Through the program, we’ve helped 200 families so far. Out of those 200, we’ve had at least 75 of those people stay actively engaged with Bridge 2 Hope. Fifteen have committed to going through our fellowship classes, and others support us on social media to spread the word and participate in our live events. They do that because we were a resource to them.
Over the summer, you released a manifesto with three demands: that every student receives a personalized plan for academic recovery, that each student has internet access and technology, and that parents are given a choice to continue with a district-provided at-home learning program for part or all of the 2020-2021 school year. How did you determine these demands?
We conducted a survey to get data from families in order to create our manifesto. We ran a series of teach-ins, trainings, and town halls. We talked to some of our parents who had traveled with us for our national work. In total, we surveyed 1,500 people to find out the general consensus on what most parents think is missing from schools, and then we created our manifesto around what parents were saying. We received 1,000 signatures on our manifesto from parents in city and county schools. Bridge 2 Hope doesn’t just support city schools or county schools. We’re looking to support any parents with children not getting what they need from their school system.

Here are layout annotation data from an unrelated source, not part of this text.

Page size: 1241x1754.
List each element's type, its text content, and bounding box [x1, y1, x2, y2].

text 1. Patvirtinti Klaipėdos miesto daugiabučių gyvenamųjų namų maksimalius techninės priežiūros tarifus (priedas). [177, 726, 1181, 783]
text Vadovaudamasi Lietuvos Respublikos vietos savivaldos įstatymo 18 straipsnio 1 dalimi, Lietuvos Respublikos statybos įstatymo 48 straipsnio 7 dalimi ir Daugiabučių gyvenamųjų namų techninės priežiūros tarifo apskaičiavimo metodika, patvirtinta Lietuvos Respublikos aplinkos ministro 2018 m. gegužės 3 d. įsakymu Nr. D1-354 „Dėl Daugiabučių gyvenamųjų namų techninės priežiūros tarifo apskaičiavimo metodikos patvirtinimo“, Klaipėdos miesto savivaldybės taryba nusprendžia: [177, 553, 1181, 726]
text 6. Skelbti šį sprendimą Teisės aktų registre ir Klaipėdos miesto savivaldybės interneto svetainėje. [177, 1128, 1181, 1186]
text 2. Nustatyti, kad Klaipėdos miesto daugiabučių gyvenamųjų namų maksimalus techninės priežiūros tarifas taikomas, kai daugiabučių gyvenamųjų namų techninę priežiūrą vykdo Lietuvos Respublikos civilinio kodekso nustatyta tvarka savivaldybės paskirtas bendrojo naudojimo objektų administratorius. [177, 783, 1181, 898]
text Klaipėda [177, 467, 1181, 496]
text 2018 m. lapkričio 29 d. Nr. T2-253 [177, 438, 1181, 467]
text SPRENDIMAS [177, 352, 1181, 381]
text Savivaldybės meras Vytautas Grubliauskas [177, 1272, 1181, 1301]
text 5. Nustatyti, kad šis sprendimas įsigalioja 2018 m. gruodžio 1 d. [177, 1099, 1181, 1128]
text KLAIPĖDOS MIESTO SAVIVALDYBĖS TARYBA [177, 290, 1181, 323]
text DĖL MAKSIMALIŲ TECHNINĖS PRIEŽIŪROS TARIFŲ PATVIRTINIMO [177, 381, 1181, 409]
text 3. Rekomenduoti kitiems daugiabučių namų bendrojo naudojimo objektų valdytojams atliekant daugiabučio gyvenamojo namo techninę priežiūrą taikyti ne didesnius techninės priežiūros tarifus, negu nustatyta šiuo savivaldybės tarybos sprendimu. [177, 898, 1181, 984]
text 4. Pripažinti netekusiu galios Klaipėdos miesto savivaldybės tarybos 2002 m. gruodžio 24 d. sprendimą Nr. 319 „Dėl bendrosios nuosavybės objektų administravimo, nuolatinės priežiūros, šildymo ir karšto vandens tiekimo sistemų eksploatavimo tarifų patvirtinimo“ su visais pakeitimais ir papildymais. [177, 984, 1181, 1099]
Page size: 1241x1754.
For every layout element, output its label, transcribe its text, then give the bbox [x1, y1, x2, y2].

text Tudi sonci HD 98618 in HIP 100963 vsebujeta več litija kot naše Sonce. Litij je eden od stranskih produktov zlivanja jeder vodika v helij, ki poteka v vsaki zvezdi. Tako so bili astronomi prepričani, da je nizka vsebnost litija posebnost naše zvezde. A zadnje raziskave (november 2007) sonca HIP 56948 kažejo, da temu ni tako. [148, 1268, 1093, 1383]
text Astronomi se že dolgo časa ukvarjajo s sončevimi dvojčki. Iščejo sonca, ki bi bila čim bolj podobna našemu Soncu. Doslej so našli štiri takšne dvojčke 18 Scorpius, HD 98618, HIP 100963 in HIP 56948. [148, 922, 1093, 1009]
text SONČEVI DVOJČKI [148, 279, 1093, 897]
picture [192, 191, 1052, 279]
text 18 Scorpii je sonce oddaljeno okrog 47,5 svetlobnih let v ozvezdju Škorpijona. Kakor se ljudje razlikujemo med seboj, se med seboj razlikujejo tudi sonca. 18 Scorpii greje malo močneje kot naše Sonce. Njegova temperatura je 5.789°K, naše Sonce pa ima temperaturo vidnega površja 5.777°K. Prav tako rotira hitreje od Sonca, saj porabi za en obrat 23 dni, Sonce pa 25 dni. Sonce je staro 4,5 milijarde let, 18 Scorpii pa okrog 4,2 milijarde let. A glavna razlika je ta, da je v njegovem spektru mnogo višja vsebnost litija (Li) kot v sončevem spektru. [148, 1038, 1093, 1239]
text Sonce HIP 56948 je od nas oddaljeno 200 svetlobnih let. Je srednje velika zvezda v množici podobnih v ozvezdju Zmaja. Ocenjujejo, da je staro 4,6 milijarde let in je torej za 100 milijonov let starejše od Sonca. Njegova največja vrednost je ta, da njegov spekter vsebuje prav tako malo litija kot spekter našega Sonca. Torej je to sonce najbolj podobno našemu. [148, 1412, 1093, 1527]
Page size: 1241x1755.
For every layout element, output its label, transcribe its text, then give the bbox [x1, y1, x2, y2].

But the manifesto is just the beginning. We are now pushing for the state to mandate academic recovery plans for all students in Missouri, and with that, a list of accountability measures so that it’s not just about getting students a plan and hoping it works, but having benchmarks that show progress is being made over time. And then, if it’s not happening, there will be interventions if schools aren’t doing their jobs. I think that’s one of the biggest things missing with education institutions – there are no real consequences if you don’t educate a child. Nothing happens to you if that child graduates from high school on a 6th-grade reading level; that’s just the child that they missed.
Now that the manifesto has been published and has gained support, what are your next steps to push for the state mandate?
We’re now in the second phase, which is educating people around why the manifesto is important through teach-ins and our fellowship. Next, we’ll engage state legislators and find co-conspirators at the state level. Our fourth phase will be to build a task force made up of parents, educators, superintendents, legislators, and the community to help draft an enforceable policy that will work for the majority of children, especially the ones in the failing percentage. Finally, we will take the policy to the state and try to win on behalf of all Missouri children.